Tunisia is in a period of dramatic transition. The country’s 2011 revolution was largely fueled by frustration over high unemployment and demand for political, economic and social reform. As Tunisians celebrate their recent democratic political transition, many are focused on building better lives for themselves and their communities – finding suitable jobs, putting food on the table, providing a good education for their children and securing a peaceful society.
In Tunisia, women represent 60% of all university students and graduate at higher rates than their male counterparts. Yet in 2012, only one in four women was active in the national labor market. Given their higher educational attainment, the relatively low numbers of women in the formal economy represents a significant loss for Tunisia.
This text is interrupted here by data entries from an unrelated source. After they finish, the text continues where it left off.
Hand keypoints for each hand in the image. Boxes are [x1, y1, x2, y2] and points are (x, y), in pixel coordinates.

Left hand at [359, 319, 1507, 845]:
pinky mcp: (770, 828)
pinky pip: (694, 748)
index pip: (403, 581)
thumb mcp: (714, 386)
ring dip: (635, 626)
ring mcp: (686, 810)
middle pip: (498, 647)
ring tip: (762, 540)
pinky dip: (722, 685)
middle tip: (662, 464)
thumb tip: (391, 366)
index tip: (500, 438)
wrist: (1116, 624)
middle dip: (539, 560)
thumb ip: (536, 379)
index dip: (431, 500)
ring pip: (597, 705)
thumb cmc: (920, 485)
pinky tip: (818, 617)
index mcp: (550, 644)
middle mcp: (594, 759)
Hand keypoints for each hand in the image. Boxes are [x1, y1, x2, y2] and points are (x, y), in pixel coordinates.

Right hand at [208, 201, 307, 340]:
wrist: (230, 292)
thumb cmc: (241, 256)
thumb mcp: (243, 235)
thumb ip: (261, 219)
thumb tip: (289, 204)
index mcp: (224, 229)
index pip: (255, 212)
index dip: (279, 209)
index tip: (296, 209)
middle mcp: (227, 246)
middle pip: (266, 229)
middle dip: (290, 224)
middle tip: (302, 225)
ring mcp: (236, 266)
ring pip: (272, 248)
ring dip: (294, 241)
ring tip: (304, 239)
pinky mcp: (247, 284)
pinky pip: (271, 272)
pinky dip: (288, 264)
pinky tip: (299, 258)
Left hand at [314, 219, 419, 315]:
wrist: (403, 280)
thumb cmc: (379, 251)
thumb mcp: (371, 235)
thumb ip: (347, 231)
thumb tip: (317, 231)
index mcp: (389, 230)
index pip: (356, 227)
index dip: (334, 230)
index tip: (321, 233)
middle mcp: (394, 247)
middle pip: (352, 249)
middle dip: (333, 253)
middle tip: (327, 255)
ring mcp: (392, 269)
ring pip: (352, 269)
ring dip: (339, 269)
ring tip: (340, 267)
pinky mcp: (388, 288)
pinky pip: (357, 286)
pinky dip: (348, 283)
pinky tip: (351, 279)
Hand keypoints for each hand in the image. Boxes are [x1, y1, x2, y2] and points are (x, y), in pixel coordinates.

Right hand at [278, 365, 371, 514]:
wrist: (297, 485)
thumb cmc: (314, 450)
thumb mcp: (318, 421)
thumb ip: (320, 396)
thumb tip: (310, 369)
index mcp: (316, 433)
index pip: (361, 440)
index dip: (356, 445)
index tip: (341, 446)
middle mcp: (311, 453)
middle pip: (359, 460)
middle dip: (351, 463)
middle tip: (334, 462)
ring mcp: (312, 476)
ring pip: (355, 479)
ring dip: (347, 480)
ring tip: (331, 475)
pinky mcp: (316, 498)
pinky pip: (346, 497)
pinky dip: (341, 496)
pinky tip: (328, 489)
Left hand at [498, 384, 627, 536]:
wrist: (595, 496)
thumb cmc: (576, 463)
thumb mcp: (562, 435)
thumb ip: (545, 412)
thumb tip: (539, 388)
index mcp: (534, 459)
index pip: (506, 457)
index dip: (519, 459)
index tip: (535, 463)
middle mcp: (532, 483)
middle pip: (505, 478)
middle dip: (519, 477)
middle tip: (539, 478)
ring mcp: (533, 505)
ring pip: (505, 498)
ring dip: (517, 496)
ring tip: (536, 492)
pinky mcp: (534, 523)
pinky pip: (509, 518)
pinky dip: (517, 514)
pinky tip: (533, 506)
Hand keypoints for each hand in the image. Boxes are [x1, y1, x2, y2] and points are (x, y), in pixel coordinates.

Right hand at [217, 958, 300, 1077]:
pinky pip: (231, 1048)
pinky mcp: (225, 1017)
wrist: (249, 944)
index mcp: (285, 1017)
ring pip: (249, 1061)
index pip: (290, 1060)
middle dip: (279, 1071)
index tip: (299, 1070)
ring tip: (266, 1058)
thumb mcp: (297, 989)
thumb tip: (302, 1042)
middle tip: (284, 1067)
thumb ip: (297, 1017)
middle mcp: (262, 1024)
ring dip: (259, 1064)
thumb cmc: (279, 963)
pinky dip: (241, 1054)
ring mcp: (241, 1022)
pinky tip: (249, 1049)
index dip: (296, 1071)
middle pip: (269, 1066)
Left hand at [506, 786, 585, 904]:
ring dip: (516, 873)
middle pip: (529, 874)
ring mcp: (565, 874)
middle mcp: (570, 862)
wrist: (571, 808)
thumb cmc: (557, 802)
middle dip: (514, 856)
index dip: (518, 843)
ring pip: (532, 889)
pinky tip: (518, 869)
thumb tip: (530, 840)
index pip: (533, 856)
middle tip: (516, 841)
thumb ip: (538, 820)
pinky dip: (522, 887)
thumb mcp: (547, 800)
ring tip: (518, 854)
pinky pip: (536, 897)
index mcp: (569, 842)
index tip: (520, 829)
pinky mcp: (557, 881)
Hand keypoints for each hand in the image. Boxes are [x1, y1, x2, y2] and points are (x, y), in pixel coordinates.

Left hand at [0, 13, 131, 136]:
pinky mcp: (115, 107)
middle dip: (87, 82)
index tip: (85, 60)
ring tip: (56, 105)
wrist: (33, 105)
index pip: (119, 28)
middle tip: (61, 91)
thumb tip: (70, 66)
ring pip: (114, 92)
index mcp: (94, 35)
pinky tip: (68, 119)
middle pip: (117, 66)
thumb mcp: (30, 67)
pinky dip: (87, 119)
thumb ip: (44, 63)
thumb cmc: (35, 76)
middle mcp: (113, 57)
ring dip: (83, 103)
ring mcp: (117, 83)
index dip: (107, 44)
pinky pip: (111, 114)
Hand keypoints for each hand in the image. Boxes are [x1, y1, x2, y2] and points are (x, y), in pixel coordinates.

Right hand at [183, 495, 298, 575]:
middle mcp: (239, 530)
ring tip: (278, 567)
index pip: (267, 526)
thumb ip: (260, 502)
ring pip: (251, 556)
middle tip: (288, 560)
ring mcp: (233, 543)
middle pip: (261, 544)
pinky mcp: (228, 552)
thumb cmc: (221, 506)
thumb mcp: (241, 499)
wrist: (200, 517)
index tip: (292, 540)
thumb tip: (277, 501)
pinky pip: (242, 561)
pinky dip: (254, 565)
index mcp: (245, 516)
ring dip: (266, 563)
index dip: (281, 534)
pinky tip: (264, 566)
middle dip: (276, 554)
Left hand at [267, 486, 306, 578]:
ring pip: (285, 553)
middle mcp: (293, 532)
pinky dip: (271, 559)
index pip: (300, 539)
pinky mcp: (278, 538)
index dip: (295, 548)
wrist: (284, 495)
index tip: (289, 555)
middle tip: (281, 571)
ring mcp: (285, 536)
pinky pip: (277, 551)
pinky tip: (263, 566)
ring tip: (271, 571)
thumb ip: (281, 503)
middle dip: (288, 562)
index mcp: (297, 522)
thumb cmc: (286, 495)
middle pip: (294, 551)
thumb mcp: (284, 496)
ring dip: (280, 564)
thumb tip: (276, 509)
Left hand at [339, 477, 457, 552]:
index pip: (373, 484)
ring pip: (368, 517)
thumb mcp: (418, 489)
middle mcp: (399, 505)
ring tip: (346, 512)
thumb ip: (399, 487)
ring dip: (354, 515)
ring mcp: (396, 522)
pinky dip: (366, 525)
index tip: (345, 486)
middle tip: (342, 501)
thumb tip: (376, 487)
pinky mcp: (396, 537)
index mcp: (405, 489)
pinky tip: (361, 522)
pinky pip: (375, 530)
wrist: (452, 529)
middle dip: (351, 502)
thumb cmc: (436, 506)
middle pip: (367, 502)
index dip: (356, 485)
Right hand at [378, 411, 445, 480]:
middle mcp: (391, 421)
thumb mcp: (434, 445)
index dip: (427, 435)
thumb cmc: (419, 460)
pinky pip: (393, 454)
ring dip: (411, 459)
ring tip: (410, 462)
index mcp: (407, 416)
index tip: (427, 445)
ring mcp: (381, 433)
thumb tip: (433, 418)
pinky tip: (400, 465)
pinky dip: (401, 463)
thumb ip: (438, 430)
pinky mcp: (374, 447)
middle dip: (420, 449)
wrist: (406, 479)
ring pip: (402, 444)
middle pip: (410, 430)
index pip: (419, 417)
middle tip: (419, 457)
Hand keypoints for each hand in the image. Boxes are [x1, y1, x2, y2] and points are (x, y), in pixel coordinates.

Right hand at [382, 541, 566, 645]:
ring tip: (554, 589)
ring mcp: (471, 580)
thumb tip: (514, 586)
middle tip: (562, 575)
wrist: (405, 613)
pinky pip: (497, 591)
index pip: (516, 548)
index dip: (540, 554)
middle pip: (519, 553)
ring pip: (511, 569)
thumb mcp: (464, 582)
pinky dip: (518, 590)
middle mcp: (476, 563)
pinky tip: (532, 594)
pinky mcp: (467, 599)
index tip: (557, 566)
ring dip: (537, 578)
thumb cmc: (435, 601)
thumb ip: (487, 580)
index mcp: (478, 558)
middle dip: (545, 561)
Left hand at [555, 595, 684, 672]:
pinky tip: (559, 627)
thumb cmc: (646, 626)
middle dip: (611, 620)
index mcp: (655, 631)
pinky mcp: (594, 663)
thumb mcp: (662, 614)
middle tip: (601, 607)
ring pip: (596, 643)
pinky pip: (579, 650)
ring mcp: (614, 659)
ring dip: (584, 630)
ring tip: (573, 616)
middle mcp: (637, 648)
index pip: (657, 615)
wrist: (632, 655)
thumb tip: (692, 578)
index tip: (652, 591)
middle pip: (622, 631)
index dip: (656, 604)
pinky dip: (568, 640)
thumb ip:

Entrepreneurship is increasingly recognized as an important factor for economic growth and development across the globe. In the MENA region, where female labor force participation rates are among the lowest, entrepreneurship can offer opportunities for women to actively participate in the economy. Tunisia has one of the highest rates of women entrepreneurs in MENA with sole ownership of their firms (55%) and Tunisian women-owned companies had the highest recruitment rates in the region, employing an average of 19 workers per firm, according to a 2012 study. Despite these signs of success, Tunisian businesswomen cite a number of barriers, in addition to the same challenges their male peers encounter. A general culture that was seen as resistant to women’s entrepreneurship was cited in a recent survey of Tunisian women entrepreneurs as the number one barrier to reaching their full potential. Family obligations and limited business networks were other obstacles often mentioned by survey respondents.
At 39%, Tunisia is the second most active country in Africa in terms of internet penetration. About one-third of the population is active on Facebook (and 42% of the Facebook users are women). However, e-commerce, an important tool for many entrepreneurs, remains very limited due to conversion restrictions on the Tunisian Dinar.
With the support of the US-Middle East Partnership Initiative (MEPI), IIE’s Center for Women’s Leadership Initiatives designed the WES program to support women's entrepreneurship and build the capacity of civil society to secure equal rights and opportunities for women.